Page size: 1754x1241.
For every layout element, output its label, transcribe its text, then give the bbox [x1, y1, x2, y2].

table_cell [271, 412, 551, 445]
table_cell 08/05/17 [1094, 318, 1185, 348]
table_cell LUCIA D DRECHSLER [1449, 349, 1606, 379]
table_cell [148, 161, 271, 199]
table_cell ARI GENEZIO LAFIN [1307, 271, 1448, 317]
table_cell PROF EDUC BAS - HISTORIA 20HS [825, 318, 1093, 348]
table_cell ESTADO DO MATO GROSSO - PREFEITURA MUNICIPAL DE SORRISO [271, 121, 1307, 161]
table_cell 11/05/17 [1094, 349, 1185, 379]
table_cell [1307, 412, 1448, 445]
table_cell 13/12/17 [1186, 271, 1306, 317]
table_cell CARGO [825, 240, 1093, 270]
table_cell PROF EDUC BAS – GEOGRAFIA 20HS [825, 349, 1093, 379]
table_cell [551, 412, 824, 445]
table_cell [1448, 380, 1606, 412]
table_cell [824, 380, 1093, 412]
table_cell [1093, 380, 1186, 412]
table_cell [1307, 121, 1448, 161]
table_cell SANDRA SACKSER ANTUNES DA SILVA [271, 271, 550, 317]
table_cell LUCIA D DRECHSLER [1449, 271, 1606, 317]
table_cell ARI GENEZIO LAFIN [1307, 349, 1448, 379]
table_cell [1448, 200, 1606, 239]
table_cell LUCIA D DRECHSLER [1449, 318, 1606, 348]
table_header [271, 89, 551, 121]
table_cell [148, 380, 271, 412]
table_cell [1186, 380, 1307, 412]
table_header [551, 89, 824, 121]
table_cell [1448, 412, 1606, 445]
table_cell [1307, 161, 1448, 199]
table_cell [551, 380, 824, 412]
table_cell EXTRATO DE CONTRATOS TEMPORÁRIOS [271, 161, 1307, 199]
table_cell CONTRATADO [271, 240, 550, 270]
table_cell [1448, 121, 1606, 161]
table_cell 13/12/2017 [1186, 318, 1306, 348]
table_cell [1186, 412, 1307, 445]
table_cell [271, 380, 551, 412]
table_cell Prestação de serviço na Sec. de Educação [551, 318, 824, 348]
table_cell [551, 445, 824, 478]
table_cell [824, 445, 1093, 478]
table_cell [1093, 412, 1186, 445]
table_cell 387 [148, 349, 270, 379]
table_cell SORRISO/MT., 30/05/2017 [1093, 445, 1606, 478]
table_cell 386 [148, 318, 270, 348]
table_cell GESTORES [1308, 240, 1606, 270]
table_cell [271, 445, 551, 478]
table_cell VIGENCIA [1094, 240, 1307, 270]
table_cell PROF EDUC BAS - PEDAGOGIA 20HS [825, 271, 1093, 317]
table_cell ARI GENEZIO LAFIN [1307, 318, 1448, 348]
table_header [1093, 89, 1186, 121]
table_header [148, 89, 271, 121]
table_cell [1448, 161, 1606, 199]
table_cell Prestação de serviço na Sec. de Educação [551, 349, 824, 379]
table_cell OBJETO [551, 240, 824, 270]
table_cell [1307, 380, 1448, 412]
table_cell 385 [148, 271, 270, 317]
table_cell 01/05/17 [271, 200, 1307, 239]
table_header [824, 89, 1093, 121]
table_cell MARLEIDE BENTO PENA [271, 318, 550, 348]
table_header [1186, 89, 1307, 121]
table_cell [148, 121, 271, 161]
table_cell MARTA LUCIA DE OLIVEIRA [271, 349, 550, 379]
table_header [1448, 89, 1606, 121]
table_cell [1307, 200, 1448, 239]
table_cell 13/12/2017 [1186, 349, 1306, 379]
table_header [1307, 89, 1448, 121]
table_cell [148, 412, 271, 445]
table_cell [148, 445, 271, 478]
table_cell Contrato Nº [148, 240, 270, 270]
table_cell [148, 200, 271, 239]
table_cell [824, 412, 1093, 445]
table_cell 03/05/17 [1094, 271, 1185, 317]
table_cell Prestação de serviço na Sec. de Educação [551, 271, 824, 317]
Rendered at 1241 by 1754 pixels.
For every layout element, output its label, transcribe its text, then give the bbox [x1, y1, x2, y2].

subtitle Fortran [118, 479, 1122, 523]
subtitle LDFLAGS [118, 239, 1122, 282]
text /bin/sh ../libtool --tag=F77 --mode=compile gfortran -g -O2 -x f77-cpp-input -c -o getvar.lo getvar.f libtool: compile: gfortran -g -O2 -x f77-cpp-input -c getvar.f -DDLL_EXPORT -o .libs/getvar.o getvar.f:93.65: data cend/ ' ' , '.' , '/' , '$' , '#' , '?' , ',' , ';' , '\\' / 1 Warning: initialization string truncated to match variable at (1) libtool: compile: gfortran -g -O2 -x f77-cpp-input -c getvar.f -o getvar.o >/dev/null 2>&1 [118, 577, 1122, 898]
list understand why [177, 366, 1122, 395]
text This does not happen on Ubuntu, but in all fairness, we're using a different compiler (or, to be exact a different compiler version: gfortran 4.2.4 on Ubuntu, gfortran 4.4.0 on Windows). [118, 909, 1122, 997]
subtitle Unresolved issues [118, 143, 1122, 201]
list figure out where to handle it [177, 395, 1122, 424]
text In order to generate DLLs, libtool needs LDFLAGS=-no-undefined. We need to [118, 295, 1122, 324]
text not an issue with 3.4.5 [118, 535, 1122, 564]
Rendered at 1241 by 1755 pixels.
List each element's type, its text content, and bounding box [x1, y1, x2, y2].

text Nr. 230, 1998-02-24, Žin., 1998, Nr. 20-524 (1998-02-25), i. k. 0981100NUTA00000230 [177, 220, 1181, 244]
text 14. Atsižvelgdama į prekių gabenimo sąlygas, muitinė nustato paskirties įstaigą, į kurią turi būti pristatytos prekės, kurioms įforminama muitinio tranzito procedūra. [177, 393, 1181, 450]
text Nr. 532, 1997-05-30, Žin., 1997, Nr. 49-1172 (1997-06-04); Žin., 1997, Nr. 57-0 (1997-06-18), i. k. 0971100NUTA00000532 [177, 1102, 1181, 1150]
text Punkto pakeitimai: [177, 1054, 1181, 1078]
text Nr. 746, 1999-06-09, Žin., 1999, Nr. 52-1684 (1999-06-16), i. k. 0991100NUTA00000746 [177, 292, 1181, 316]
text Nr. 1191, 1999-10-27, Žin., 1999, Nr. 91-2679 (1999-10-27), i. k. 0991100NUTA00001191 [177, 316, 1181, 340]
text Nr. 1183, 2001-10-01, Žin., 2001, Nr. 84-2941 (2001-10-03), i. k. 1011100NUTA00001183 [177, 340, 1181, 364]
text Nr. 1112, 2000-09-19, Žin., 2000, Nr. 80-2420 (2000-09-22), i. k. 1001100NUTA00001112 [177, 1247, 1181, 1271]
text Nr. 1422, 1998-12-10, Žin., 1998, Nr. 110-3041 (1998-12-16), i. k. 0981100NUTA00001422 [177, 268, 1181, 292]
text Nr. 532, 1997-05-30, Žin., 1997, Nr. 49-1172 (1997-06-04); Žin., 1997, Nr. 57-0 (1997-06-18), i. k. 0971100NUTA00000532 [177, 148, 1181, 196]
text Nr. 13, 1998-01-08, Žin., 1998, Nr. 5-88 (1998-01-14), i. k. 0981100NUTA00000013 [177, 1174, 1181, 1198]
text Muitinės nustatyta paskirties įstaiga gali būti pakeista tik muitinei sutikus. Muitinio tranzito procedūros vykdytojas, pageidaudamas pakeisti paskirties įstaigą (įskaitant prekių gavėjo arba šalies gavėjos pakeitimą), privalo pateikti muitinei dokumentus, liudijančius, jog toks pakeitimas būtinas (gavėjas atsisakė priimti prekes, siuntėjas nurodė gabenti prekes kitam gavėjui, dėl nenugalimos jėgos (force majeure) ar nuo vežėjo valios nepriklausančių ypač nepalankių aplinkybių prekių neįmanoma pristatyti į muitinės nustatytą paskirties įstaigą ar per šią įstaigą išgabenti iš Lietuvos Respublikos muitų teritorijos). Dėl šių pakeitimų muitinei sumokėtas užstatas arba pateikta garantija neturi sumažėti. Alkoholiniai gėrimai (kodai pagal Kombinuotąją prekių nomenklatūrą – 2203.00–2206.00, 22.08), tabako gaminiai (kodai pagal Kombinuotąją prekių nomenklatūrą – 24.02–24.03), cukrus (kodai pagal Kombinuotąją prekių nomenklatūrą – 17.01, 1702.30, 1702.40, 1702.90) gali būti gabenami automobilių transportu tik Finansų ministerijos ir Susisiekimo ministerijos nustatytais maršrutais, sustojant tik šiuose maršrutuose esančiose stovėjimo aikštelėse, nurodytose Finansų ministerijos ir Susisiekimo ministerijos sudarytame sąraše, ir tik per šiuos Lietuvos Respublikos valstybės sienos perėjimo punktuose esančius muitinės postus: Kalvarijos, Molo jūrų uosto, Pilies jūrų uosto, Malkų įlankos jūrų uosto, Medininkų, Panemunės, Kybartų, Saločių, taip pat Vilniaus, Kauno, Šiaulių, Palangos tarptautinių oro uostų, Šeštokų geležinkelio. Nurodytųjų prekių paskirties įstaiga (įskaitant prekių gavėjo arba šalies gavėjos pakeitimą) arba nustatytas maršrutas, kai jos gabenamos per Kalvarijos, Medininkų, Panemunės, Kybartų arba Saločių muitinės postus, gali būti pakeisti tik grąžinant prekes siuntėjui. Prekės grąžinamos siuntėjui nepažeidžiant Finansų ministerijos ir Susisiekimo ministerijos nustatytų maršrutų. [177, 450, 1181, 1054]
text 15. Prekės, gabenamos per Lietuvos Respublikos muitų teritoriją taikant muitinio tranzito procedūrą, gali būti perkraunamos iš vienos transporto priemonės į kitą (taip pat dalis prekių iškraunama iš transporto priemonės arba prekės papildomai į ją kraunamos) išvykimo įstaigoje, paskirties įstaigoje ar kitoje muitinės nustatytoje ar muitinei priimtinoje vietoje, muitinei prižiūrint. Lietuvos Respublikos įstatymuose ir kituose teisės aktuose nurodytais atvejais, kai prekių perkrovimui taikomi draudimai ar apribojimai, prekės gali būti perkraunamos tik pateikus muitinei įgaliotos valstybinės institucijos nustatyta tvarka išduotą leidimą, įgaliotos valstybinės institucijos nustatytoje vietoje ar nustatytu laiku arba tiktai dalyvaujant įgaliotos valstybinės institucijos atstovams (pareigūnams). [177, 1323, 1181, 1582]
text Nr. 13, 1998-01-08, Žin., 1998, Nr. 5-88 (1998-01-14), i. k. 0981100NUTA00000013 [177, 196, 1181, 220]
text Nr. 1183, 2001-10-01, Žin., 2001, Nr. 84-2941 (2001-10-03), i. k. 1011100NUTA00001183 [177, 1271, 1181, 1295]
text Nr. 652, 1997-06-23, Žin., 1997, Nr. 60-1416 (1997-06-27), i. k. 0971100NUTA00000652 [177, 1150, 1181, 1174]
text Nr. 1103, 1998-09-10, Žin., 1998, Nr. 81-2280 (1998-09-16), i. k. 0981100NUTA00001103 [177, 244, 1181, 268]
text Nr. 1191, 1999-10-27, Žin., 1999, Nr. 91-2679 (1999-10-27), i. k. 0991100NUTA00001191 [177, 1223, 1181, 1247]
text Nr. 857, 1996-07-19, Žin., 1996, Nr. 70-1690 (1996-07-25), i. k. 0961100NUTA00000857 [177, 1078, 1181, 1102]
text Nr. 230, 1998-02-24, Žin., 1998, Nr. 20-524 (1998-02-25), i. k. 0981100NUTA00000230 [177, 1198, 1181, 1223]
■ ■ ■
- _Task directions_
Copy the records word for word, from the line containing "table_cell [271, 412, 551, 445]" to the line containing "table_cell PROF EDUC BAS - HISTORIA", including both of those lines.

- _Task answer_
table_cell [271, 412, 551, 445]
table_cell 08/05/17 [1094, 318, 1185, 348]
table_cell LUCIA D DRECHSLER [1449, 349, 1606, 379]
table_cell [148, 161, 271, 199]
table_cell ARI GENEZIO LAFIN [1307, 271, 1448, 317]
table_cell PROF EDUC BAS - HISTORIA 20HS [825, 318, 1093, 348]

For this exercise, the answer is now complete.